Presence is a haunted house movie filmed from the perspective of a ghost. The only known actor in it is Lucy Liu. Koepp is right that 85 minutes is enough for such a strict conceit, but Presence is a stronger movie than Soderbergh’s recent gimmick pieces. Like shot-on-iPhones Unsane and 2013’s Side Effects, this is an unnerving movie precisely because the director behind it is such a blank slate. Soderbergh isn’t a vessel, he’s a processor, churning out programmers as if it were the 1930s. He’ll never make a masterpiece because he’s a director like Norman Taurog, or Richard Fleischer on a good day. His aesthetic anonymity isn’t a result of studio smothering, he’s just not a particularly interesting guy, just a hard worker and a skilled craftsman.

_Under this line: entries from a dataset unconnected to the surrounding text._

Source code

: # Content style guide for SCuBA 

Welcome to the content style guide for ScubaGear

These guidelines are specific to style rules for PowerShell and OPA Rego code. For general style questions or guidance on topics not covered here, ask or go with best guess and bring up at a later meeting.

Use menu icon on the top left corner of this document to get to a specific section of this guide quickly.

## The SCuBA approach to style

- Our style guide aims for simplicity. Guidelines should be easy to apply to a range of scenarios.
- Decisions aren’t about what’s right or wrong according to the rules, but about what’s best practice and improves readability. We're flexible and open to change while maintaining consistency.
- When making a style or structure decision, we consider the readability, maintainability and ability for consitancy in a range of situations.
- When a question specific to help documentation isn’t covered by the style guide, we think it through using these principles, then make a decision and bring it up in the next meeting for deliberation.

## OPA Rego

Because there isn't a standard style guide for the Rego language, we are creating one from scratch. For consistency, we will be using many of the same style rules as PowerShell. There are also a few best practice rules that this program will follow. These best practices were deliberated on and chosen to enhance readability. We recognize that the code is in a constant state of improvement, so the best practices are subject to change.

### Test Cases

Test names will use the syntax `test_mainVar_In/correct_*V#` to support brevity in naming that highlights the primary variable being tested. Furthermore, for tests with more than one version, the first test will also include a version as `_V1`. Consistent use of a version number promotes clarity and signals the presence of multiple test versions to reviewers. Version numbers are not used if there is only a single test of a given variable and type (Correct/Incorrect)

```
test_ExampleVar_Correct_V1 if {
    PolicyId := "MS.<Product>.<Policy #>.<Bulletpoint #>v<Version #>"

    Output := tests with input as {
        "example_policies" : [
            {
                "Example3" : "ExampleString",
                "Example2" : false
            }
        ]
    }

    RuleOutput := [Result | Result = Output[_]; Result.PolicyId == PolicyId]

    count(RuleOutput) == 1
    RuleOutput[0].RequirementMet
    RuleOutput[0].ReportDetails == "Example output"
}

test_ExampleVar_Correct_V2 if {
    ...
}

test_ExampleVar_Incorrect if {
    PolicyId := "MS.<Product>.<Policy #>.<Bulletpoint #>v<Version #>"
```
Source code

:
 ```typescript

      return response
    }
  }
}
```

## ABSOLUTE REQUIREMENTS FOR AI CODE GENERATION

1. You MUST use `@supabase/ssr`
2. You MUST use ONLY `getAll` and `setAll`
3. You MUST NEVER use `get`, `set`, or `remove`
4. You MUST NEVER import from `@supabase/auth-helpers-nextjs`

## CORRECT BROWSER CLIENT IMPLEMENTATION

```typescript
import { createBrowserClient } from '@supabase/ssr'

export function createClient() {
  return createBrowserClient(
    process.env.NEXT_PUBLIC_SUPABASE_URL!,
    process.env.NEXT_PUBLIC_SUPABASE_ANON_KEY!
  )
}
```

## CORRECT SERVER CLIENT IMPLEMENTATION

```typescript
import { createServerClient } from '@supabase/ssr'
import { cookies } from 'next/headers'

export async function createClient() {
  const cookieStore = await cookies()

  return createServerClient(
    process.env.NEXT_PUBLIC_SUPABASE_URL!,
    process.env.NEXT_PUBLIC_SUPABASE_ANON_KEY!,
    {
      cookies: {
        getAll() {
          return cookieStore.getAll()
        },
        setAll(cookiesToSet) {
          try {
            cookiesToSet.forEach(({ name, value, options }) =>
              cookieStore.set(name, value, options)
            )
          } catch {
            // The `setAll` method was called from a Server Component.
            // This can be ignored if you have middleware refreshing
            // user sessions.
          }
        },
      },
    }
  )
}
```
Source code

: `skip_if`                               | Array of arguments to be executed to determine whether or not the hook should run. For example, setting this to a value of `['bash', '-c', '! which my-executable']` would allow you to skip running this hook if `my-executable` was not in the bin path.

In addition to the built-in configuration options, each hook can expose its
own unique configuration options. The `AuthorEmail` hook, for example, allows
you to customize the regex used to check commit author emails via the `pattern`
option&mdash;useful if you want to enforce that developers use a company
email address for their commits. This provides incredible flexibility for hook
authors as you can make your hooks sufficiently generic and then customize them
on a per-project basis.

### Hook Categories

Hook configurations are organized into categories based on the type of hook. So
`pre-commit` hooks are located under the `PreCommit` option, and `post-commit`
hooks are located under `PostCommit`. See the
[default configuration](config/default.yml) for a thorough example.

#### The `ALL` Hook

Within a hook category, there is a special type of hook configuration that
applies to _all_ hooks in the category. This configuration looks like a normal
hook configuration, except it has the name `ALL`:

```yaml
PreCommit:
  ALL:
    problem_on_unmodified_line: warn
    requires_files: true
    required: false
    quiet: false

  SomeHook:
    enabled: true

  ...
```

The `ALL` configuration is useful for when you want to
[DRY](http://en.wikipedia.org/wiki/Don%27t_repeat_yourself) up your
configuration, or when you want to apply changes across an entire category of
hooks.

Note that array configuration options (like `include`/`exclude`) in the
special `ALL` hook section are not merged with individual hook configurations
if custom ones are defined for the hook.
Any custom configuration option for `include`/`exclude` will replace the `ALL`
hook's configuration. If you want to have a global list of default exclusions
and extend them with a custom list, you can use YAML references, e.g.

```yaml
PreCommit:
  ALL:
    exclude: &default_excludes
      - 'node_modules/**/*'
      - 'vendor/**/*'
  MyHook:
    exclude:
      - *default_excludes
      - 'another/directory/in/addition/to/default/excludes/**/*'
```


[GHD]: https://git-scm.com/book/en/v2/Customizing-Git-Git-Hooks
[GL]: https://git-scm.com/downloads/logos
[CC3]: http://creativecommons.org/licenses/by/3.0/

But there’s no feeling, everything’s an exercise, even the “big” movies. That’s the only thing that’s surprising about Soderbergh’s continued success: he doesn’t make movies, he makes movies about movies, exercises in moviemaking. He may be the only true journeyman left, James Mangold and Sam Mendes aside; he may return again and again to the absurdity of American bureaucracy and creative corporate accounting, but he’s not known for that. He’s not known, primarily, for his experiments. He’s not known for Ocean’s Eleven, or sex, lies, & videotape, quickly eclipsed by Reservoir Dogs as the quintessential “indie movie” of its time. Soderbergh isn’t “known” for anything, and that’s exactly what he wants—he can do anything. But it’s also why he’ll never do anything great, because, ultimately, there’s not that much to draw from. Presence has nothing to say about ghosts, or the afterlife, or religion—its primary interest is, like all of Soderbergh’s “experiments,” itself. It’s certainly better than the garbage American moviegoers have been subjected during the 2020s, but the multiplex needs more than reliable programmers like Soderbergh to survive. I really like his work—I wish he’d take a couple of years to make his masterpiece, if he has one in him.